Greenberg’s fight for the CVA, which changed the statute of limitations for child sex abuse cases and created a one-year civil suit lookback window, was a deeply personal undertaking. He was sexually assaulted by a hospital orderly when he was seven.

He’s now setting his sights on reining in the state’s ballooning budget deficit.

“We cannot simply continue to raise taxes in New York State," he said. " We need elected officials that have the ability to be independent and won’t be a rubber stamp for unending tax increases. New Yorkers need jobs and a future, they need elected officials who can get that job done."

Greenberg will face off against two fellow Democrats in next year’s primary. Michelle Hinchey, the daughter of former Rep. Maurice Hinchey, and activist Jeff Collins both laid out their plans to run for the seat before Amedore announced late last month he would not seek reelection.

The 46th district stretches up the Hudson Valley from Kingston, through part of the Catskills, all the way to the Albany suburbs.

A total of seven Senate Republican have already said they won’t run again or have set their sights on other opportunities since Democrats took control of the chamber last year. Dems currently hold a 40-23 majority over the GOP and are looking to expand their dominance in the legislature.

Senate Majority Leader Andrea Stewart-Cousins (D-Yonkers) said earlier this week she is optimistic that Democrats can add at least three seats in 2020.

“That is the floor, that’s not the ceiling,” she said. “I think we are ever closer to that and more.”
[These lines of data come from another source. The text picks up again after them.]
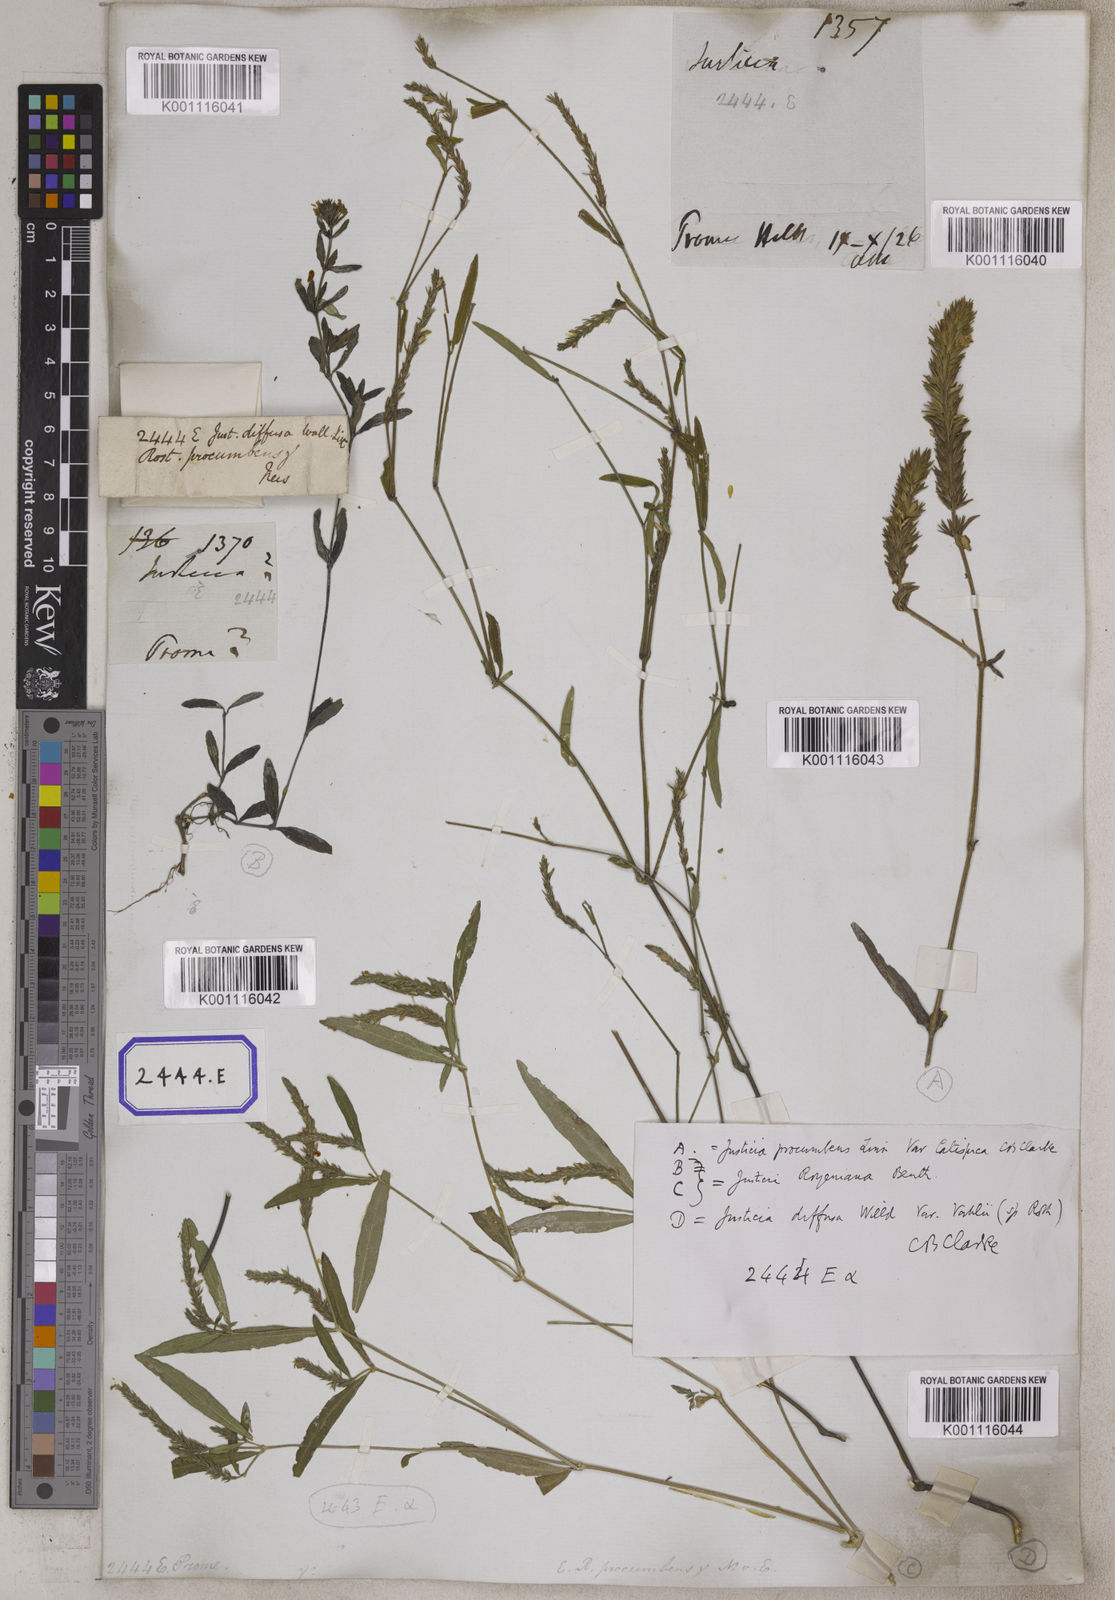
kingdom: Plantae
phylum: Tracheophyta
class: Magnoliopsida
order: Lamiales
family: Acanthaceae
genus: Justicia
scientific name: Justicia
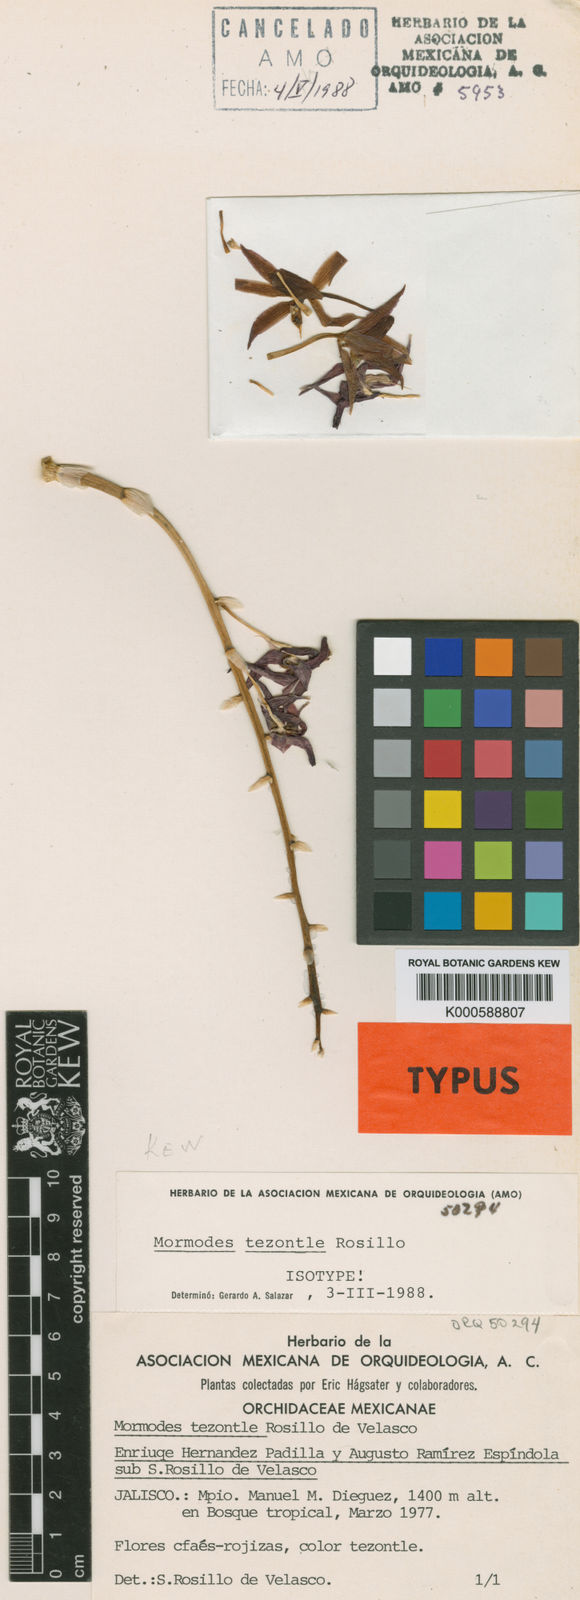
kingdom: Plantae
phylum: Tracheophyta
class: Liliopsida
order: Asparagales
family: Orchidaceae
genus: Mormodes
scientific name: Mormodes tezontle
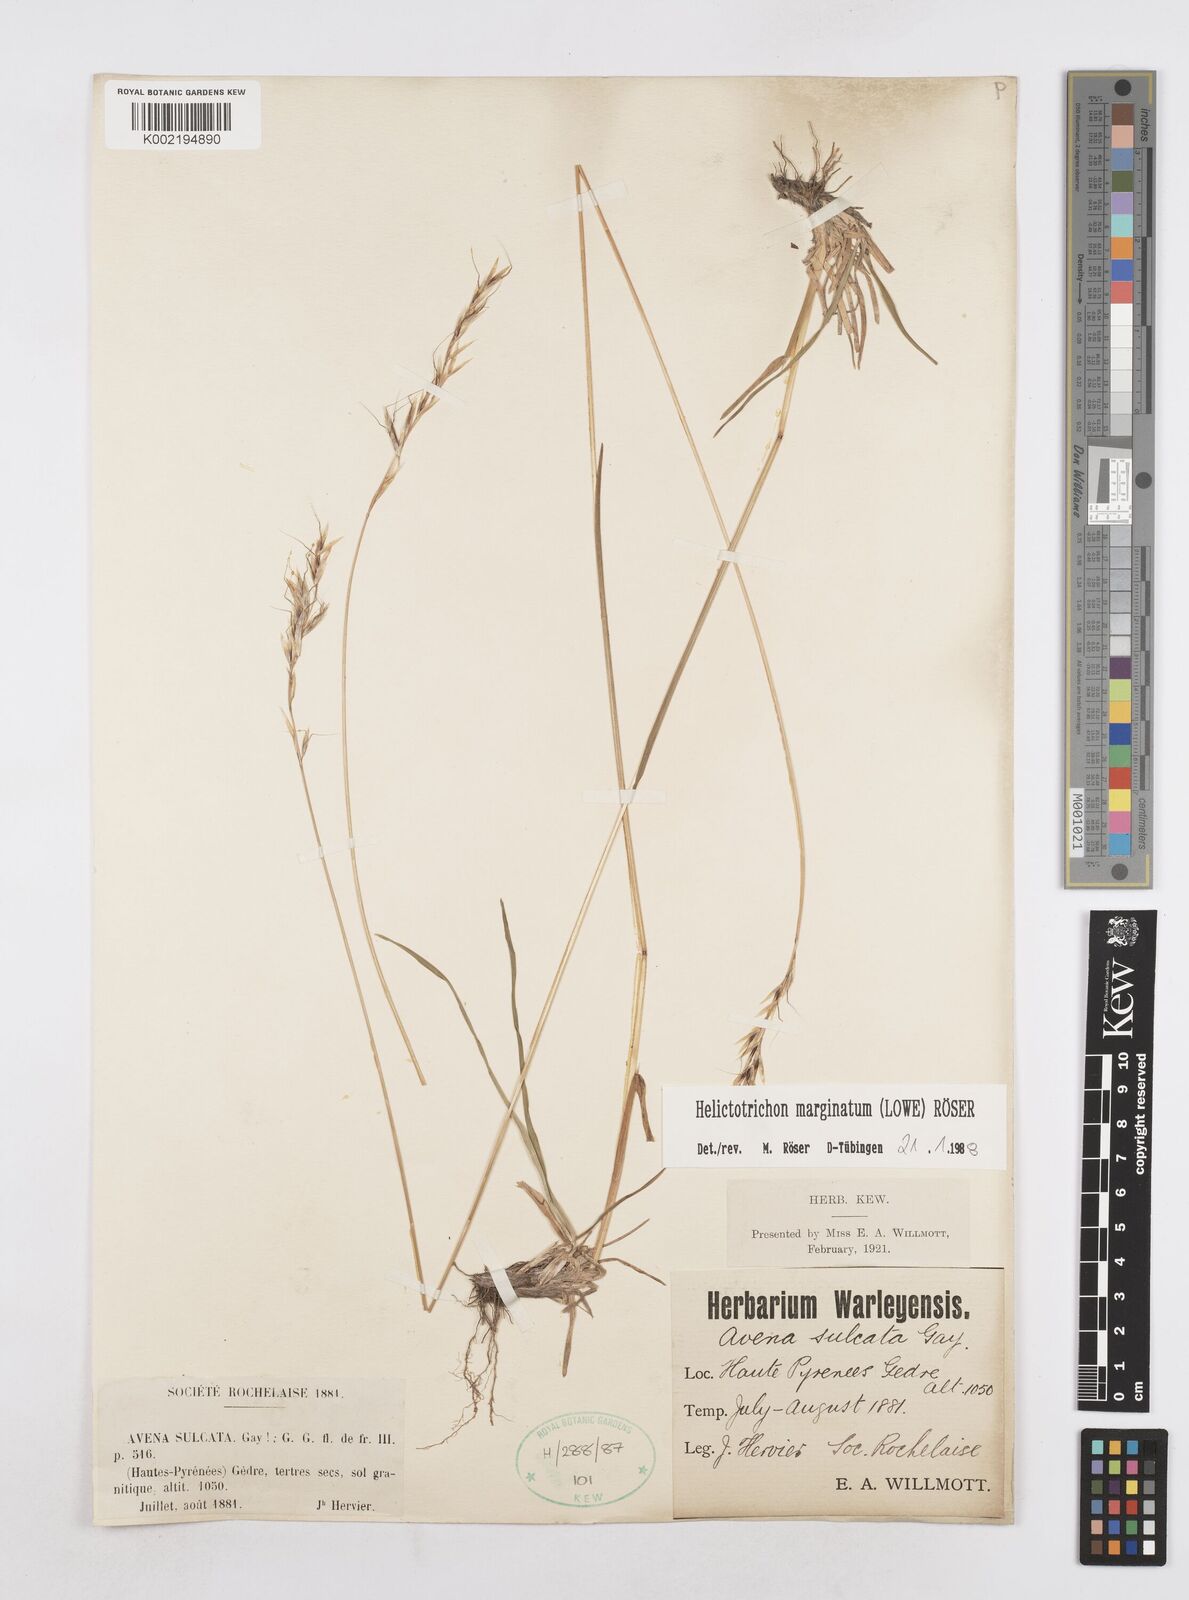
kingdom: Plantae
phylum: Tracheophyta
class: Liliopsida
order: Poales
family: Poaceae
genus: Helictotrichon
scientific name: Helictotrichon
Senate Minority Leader John Flanagan, meanwhile, admitted Wednesday that his conference is in a “tough position.” Despite the rash of retirements and a near-empty campaign war chest, he’s still gunning for the majority.

“It’s an uphill battle,” Flanagan said. “I’m not going to suggest anything to the contrary, but if I came here and said, ‘Oh, I’m being complacent, and we’re just going to sit back and let things happen,’ that’s not the way it should work. That’s not what people expect from me in my home district. That’s not what people expect from us as a Republican conference.”